[TEXT PASSAGE]
——
Friday, 4 September, 2009 - 17:00
Campus: Brussels Humanities, Sciences & Engineering campus
Ghader Ghorbaniasl
phd defence

The main goal of this thesis is to develop an efficient numerical algorithm to compute the
radiated far field noise provided by an unsteady flow field from bodies in arbitrary motion,
building up the necessary know-how to perform Computational Aeroacousstic (CAA)
calculations. The aeroacoustic simulation for practical applications can only be carried out
with the hybrid approach, which separates the problem into two or more parts, one describing
the nonlinear generation of sound, the others describing the transmission of sound. The
hybrid approach investigated in this work simulates the acoustic far field using a two step

In the first step, a turbulent flow field is computed in a flow simulation using a CFD
method, which is capable to resolve the turbulent scales responsible for the noise generation.
This computation comprises the acoustic sources under consideration via a large eddy
simulation (LES) solver. Since the subgrid scale (SGS) models play an important role in
improvement of quality of LES, different SGS models will be evaluated during the
calculations. The time-dependent quantities of dynamical fluctuations in the near field are the
source information for the radiated acoustic far field and are stored in a data base. In the
second step, an acoustic computer program is used to calculate the far field sound pressure
based on the acoustic source information provided by the first step simulation.
——
[SUPPLIED INFORMATION]
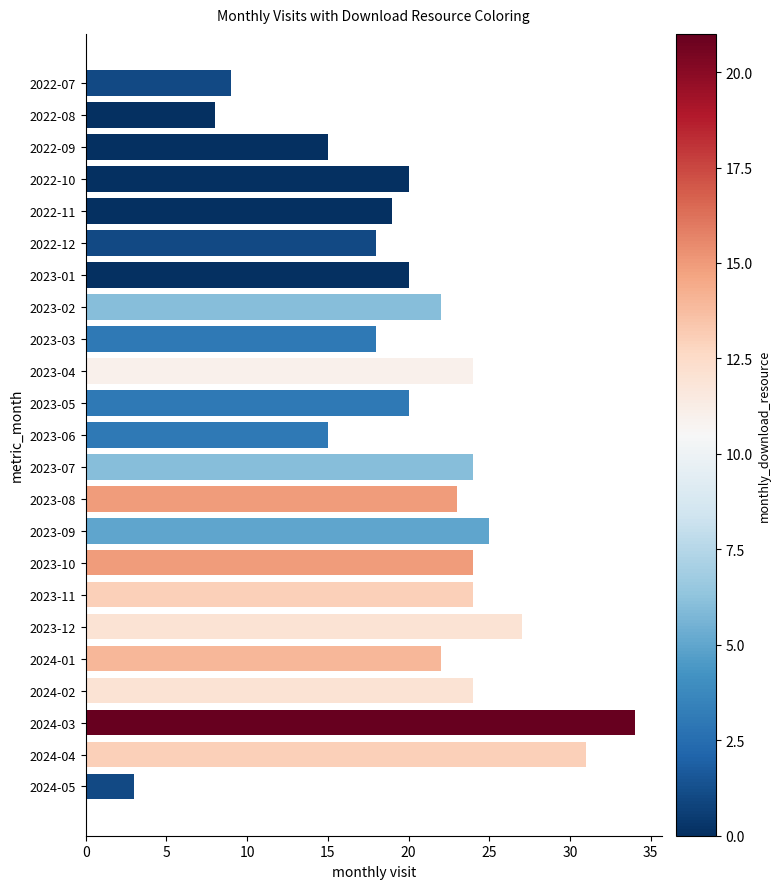

How many bars are there in total?

23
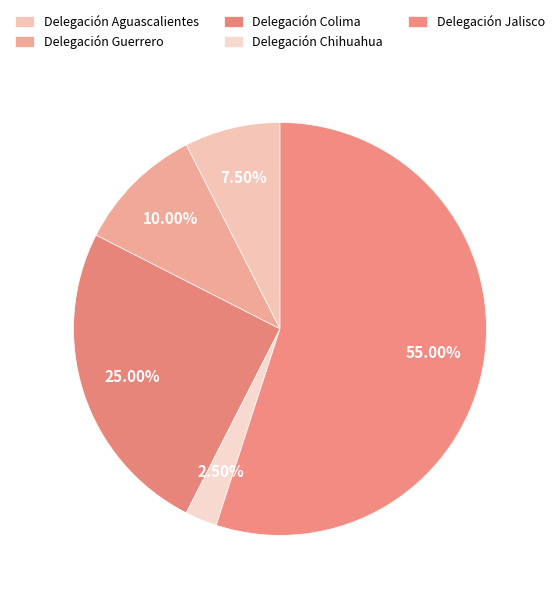

How much of the chart is everything except Delegación Chihuahua?

97.5%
——
[WHAT THE TASK REQUIRES]
Can you reproduce the stretch of the aeroacoustics thesis summary from "The main goal" through "the noise generation."?

[REPLY]
The main goal of this thesis is to develop an efficient numerical algorithm to compute the
radiated far field noise provided by an unsteady flow field from bodies in arbitrary motion,
building up the necessary know-how to perform Computational Aeroacousstic (CAA)
calculations. The aeroacoustic simulation for practical applications can only be carried out
with the hybrid approach, which separates the problem into two or more parts, one describing
the nonlinear generation of sound, the others describing the transmission of sound. The
hybrid approach investigated in this work simulates the acoustic far field using a two step

In the first step, a turbulent flow field is computed in a flow simulation using a CFD
method, which is capable to resolve the turbulent scales responsible for the noise generation.